Thomas Keller's Beverly Hills outpost sits across from the Montage hotel, but its brasserie look is so achieved that you are practically beamed to Paris. Keller, known for his precision, seems liberated by the brasserie style. The boudin noir plays the sweetness of caramelized apples against the airiness of pureed potatoes and the earthiness of plump blood sausage. Gnocchi à la parisienne are flawlessly pan seared. The short ribs are tender, and their homey sauce is as considered as a well-turned epigram.

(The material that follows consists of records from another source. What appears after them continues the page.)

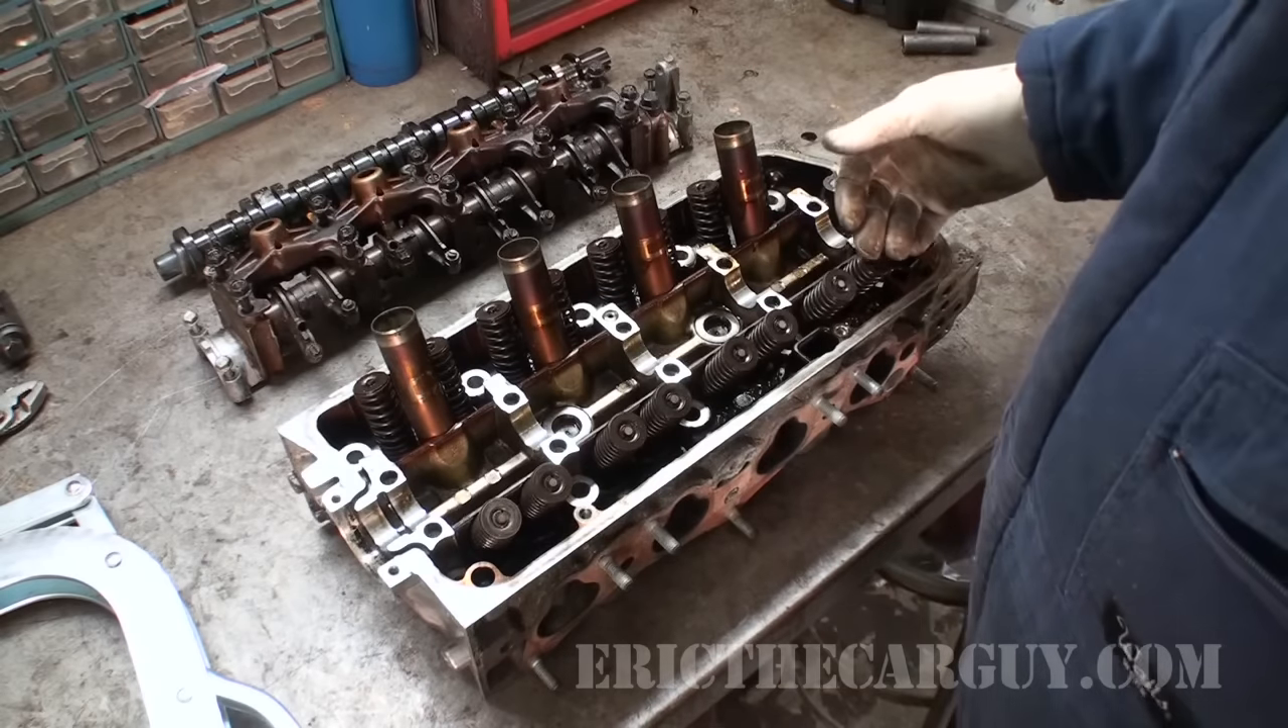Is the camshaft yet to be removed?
No.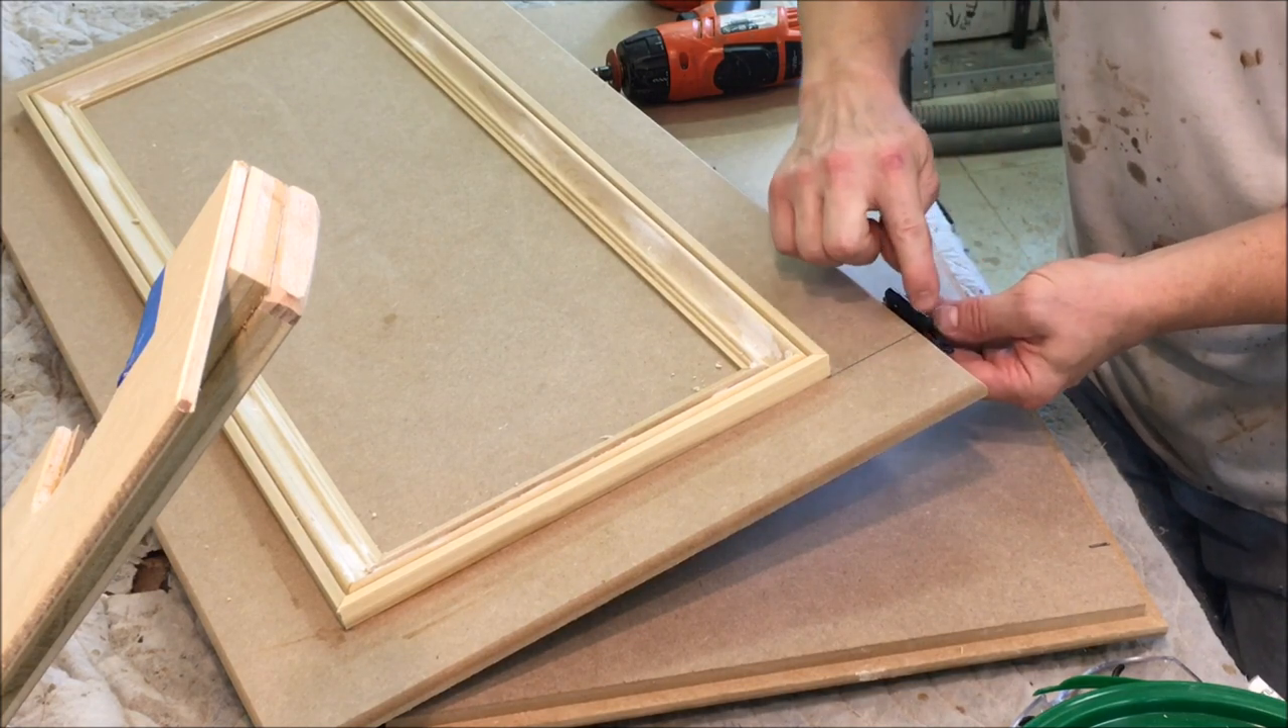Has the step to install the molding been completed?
Yes.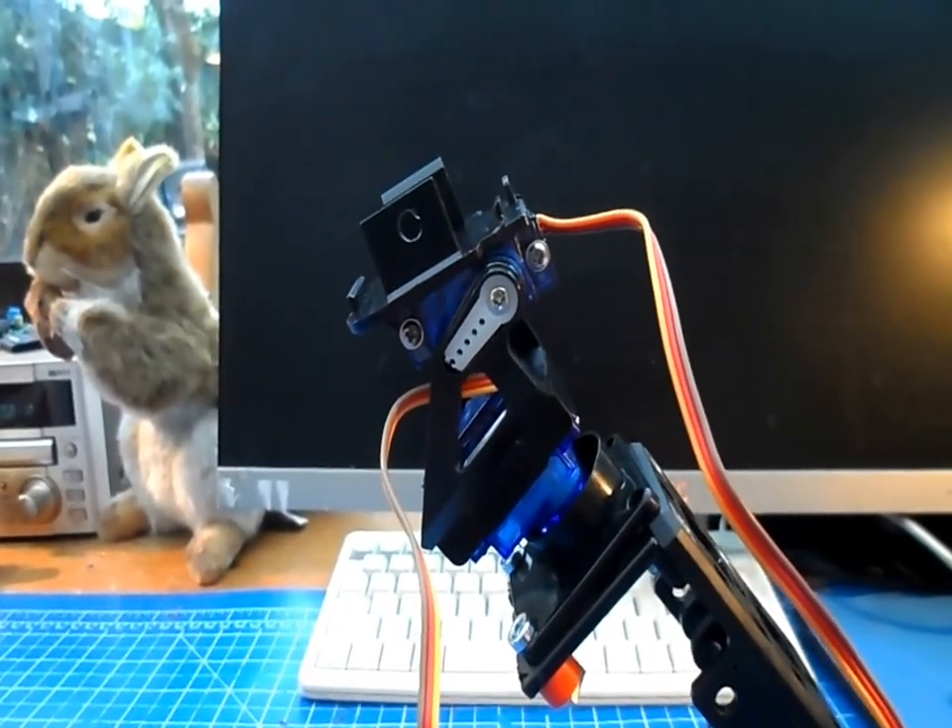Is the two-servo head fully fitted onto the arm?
Yes.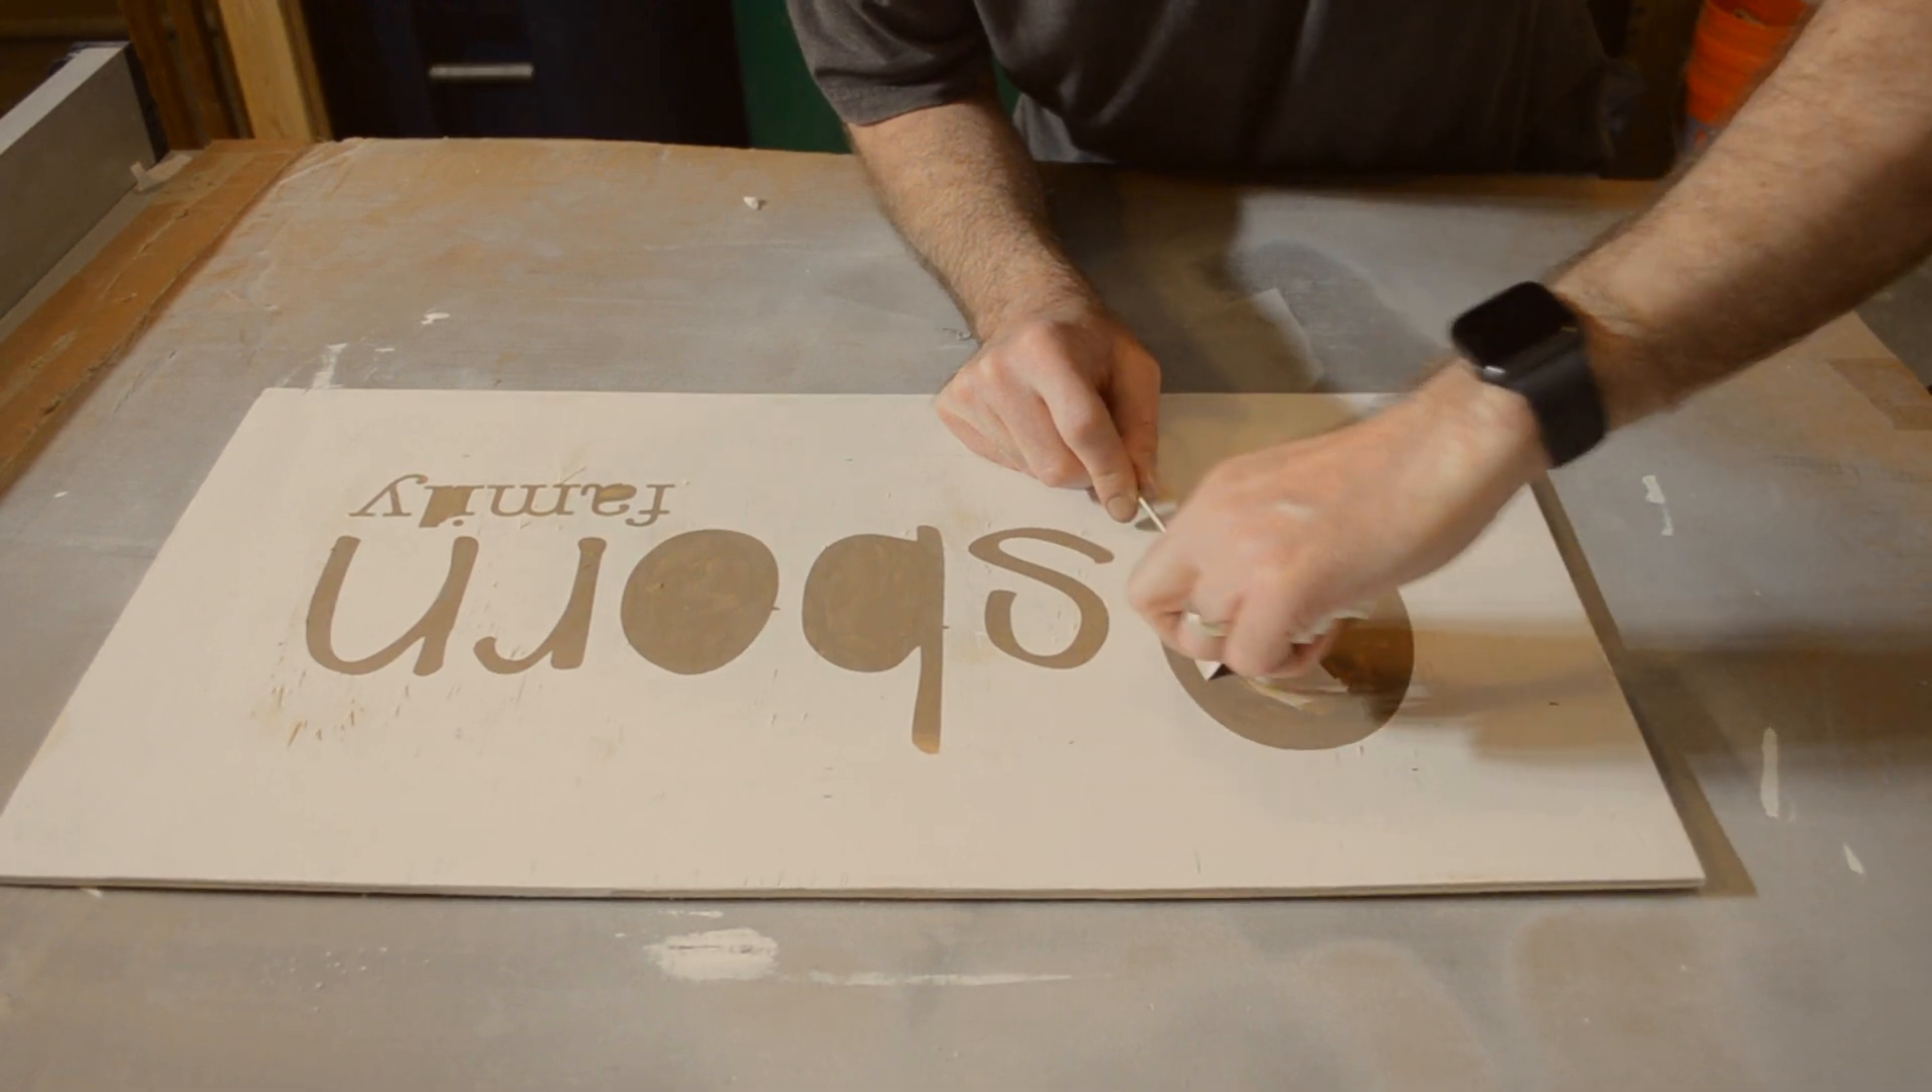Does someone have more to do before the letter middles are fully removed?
Yes.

Best Croque Madame, August 2011
Brioche, ham, cheese, béchamel, egg. If slices of raw yellowtail were included in the ingredients for a classic croque madame sandwich, we would have bowed to the creative version at Hatfield's. The supersize, superrich heart attack-on-bread at Petrossian (of all places) is what we crave the morning after a rough night. But it was the Beverly Hills branch of Bouchon, Thomas Keller's brasserie, that reached the pinnacle of this brunch indulgence. Slices of toasty, inch-thick brioche (80 percent butter!) enfold a delectable pairing of mild French ham and pungent Gruyère cheese crowned by a nearly flawless over-easy egg and a satiny puddle of Mornay sauce. The resulting dish is deceptively quaint. While none of the ingredients dominates, in combination they conquer your day, especially when accompanied by a mimosa and something chocolatey on the sunny patio.